→ **Data shown**:
——————————
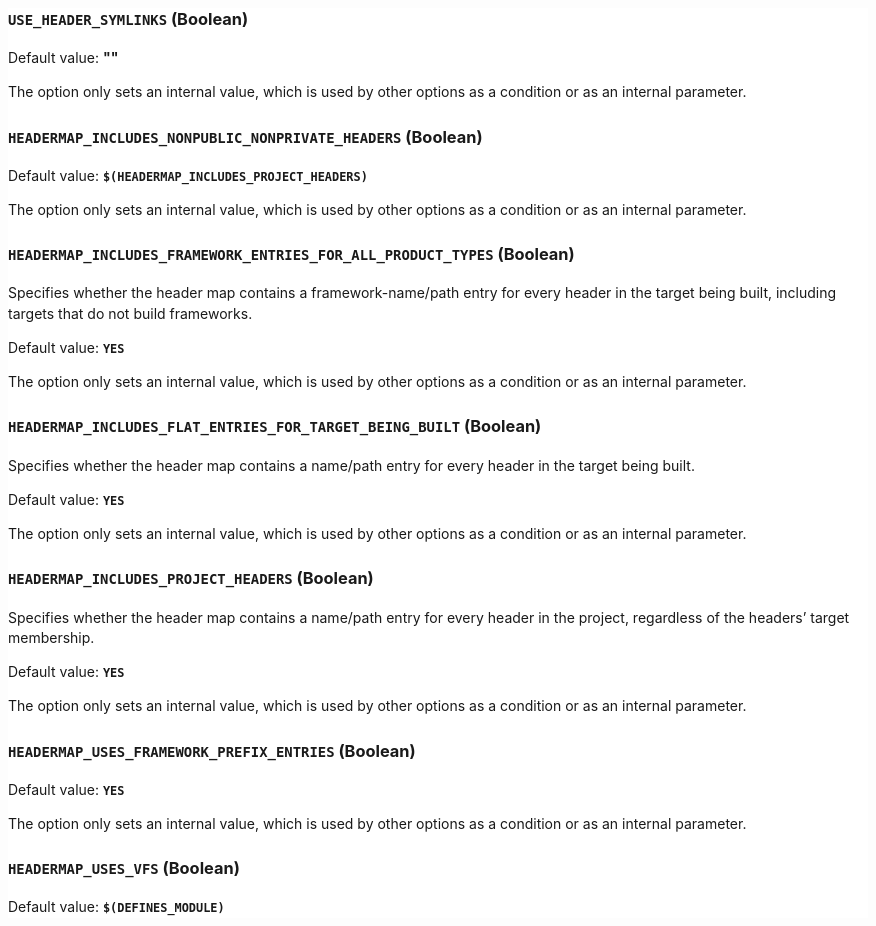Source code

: 
### `USE_HEADER_SYMLINKS` (Boolean)
Default value: **""**

The option only sets an internal value, which is used by other options as a condition or as an internal parameter.


### `HEADERMAP_INCLUDES_NONPUBLIC_NONPRIVATE_HEADERS` (Boolean)
Default value: **`$(HEADERMAP_INCLUDES_PROJECT_HEADERS)`**

The option only sets an internal value, which is used by other options as a condition or as an internal parameter.


### `HEADERMAP_INCLUDES_FRAMEWORK_ENTRIES_FOR_ALL_PRODUCT_TYPES` (Boolean)
Specifies whether the header map contains a framework-name/path entry for every header in the target being built, including targets that do not build frameworks.

Default value: **`YES`**

The option only sets an internal value, which is used by other options as a condition or as an internal parameter.


### `HEADERMAP_INCLUDES_FLAT_ENTRIES_FOR_TARGET_BEING_BUILT` (Boolean)
Specifies whether the header map contains a name/path entry for every header in the target being built.

Default value: **`YES`**

The option only sets an internal value, which is used by other options as a condition or as an internal parameter.


### `HEADERMAP_INCLUDES_PROJECT_HEADERS` (Boolean)
Specifies whether the header map contains a name/path entry for every header in the project, regardless of the headers’ target membership.

Default value: **`YES`**

The option only sets an internal value, which is used by other options as a condition or as an internal parameter.


### `HEADERMAP_USES_FRAMEWORK_PREFIX_ENTRIES` (Boolean)
Default value: **`YES`**

The option only sets an internal value, which is used by other options as a condition or as an internal parameter.


### `HEADERMAP_USES_VFS` (Boolean)
Default value: **`$(DEFINES_MODULE)`**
——————————
Reproduce the lines above verbatim, from the first line through the `HEADERMAP_USES_VFS` default value, and omit the picture.

→ **Answer to the exercise**:
Source code

: 
### `USE_HEADER_SYMLINKS` (Boolean)
Default value: **""**

The option only sets an internal value, which is used by other options as a condition or as an internal parameter.


### `HEADERMAP_INCLUDES_NONPUBLIC_NONPRIVATE_HEADERS` (Boolean)
Default value: **`$(HEADERMAP_INCLUDES_PROJECT_HEADERS)`**

The option only sets an internal value, which is used by other options as a condition or as an internal parameter.


### `HEADERMAP_INCLUDES_FRAMEWORK_ENTRIES_FOR_ALL_PRODUCT_TYPES` (Boolean)
Specifies whether the header map contains a framework-name/path entry for every header in the target being built, including targets that do not build frameworks.

Default value: **`YES`**

The option only sets an internal value, which is used by other options as a condition or as an internal parameter.


### `HEADERMAP_INCLUDES_FLAT_ENTRIES_FOR_TARGET_BEING_BUILT` (Boolean)
Specifies whether the header map contains a name/path entry for every header in the target being built.

Default value: **`YES`**

The option only sets an internal value, which is used by other options as a condition or as an internal parameter.


### `HEADERMAP_INCLUDES_PROJECT_HEADERS` (Boolean)
Specifies whether the header map contains a name/path entry for every header in the project, regardless of the headers’ target membership.

Default value: **`YES`**

The option only sets an internal value, which is used by other options as a condition or as an internal parameter.


### `HEADERMAP_USES_FRAMEWORK_PREFIX_ENTRIES` (Boolean)
Default value: **`YES`**

The option only sets an internal value, which is used by other options as a condition or as an internal parameter.


### `HEADERMAP_USES_VFS` (Boolean)
Default value: **`$(DEFINES_MODULE)`**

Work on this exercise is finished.